* _Problem details_:
Leave out the pictures and set down the rest of the listing below word for word.

* _Data shown_:
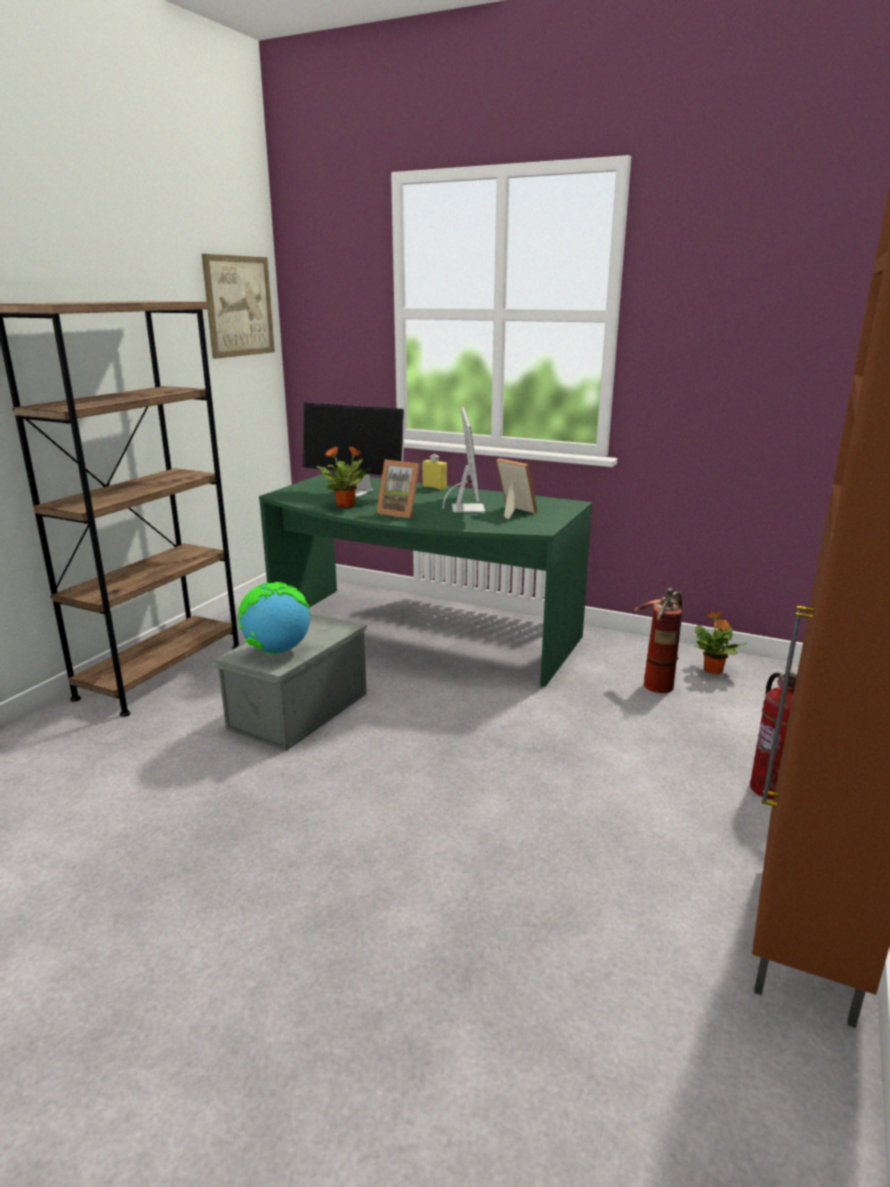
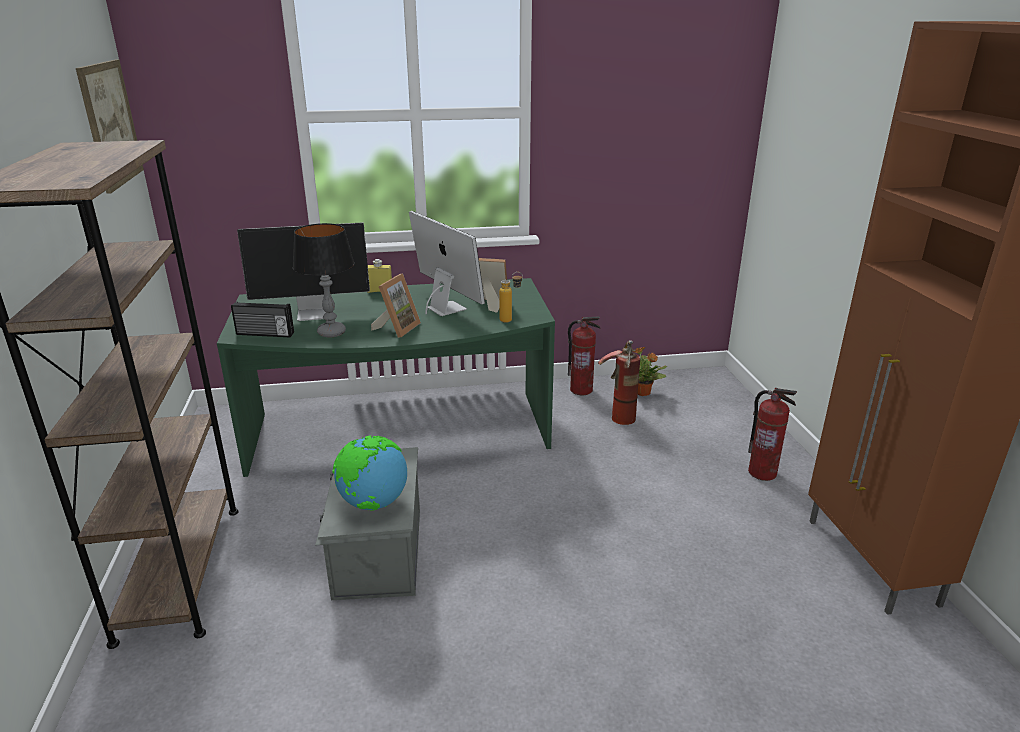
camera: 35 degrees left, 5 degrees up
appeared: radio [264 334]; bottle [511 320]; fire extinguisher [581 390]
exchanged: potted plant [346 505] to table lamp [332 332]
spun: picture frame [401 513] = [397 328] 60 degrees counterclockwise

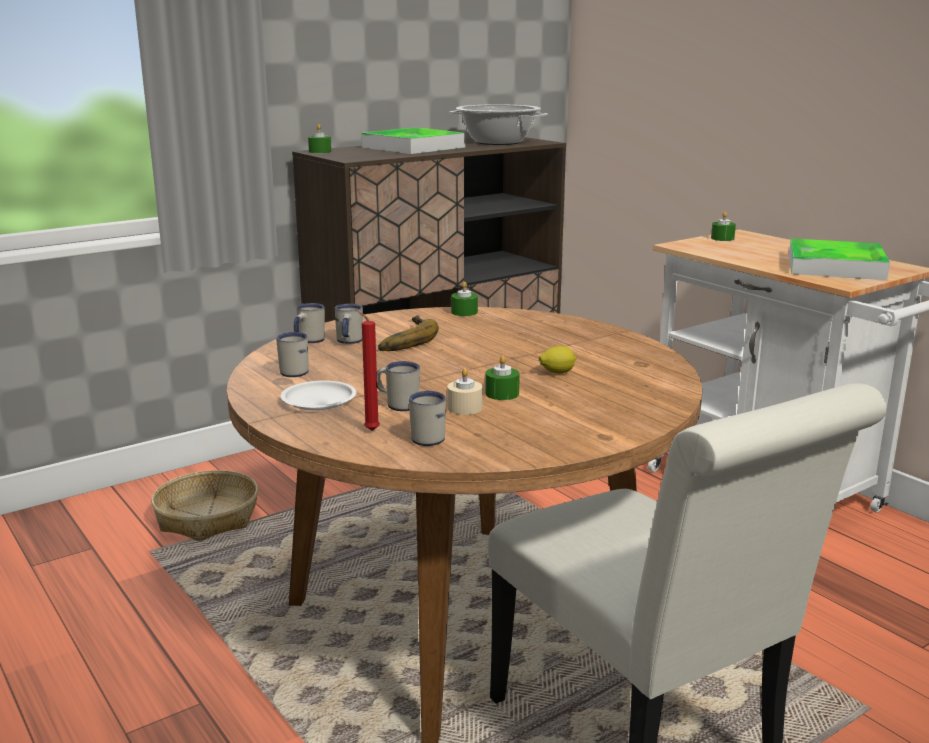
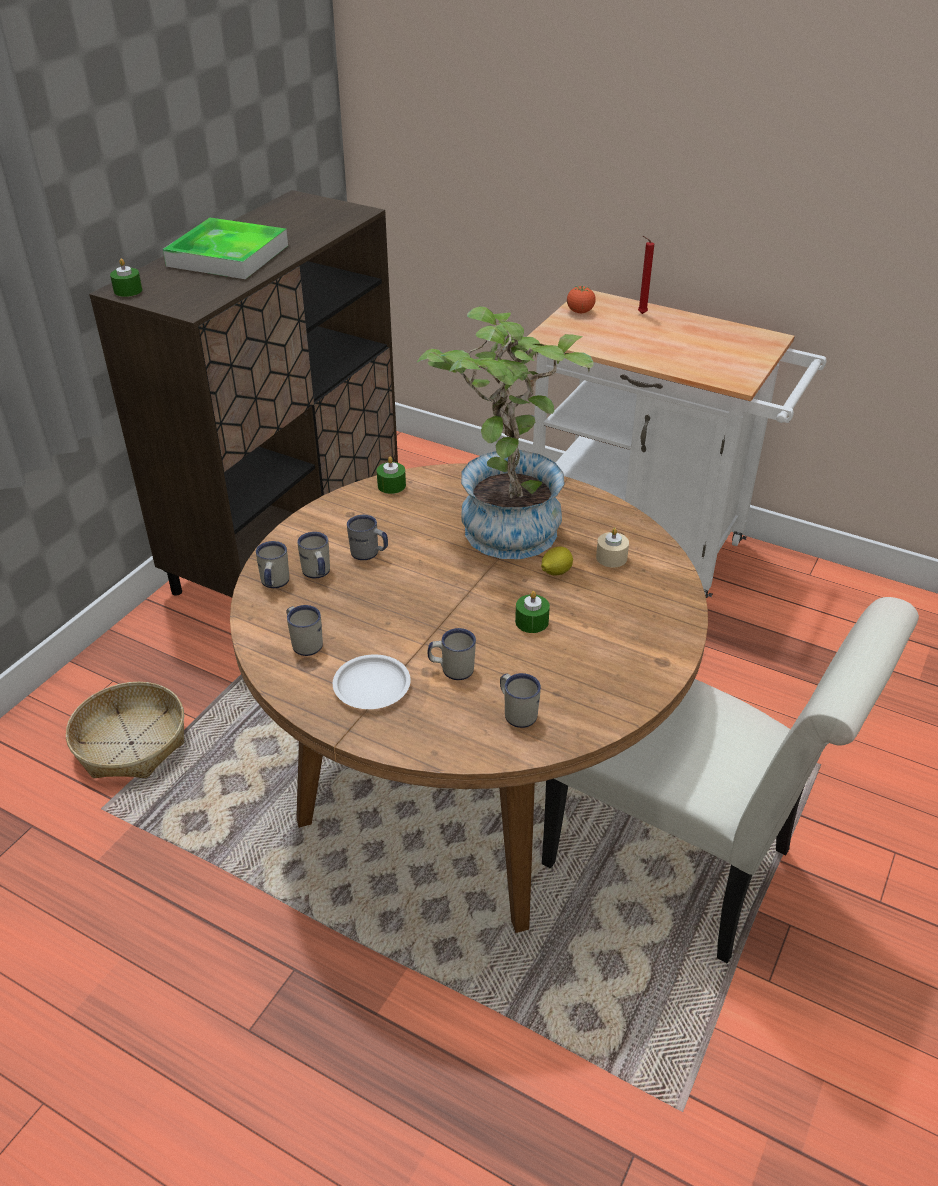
camera: 25 degrees left, 20 degrees up
missing: cooking pot [498 142]; tray [835 266]
appeared: potted plant [505 522]
relocated: candle (red) [369 430] to [640 314]; candle (beige) [464 408] to [611 557]
exchanged: banana [402 339] to mug (grey) [369 554]; candle (green) [722 238] to tomato [580 312]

* _Response for this exercise_:
camera: 35 degrees left, 5 degrees up
appeared: radio [264 334]; bottle [511 320]; fire extinguisher [581 390]
exchanged: potted plant [346 505] to table lamp [332 332]
spun: picture frame [401 513] = [397 328] 60 degrees counterclockwise

camera: 25 degrees left, 20 degrees up
missing: cooking pot [498 142]; tray [835 266]
appeared: potted plant [505 522]
relocated: candle (red) [369 430] to [640 314]; candle (beige) [464 408] to [611 557]
exchanged: banana [402 339] to mug (grey) [369 554]; candle (green) [722 238] to tomato [580 312]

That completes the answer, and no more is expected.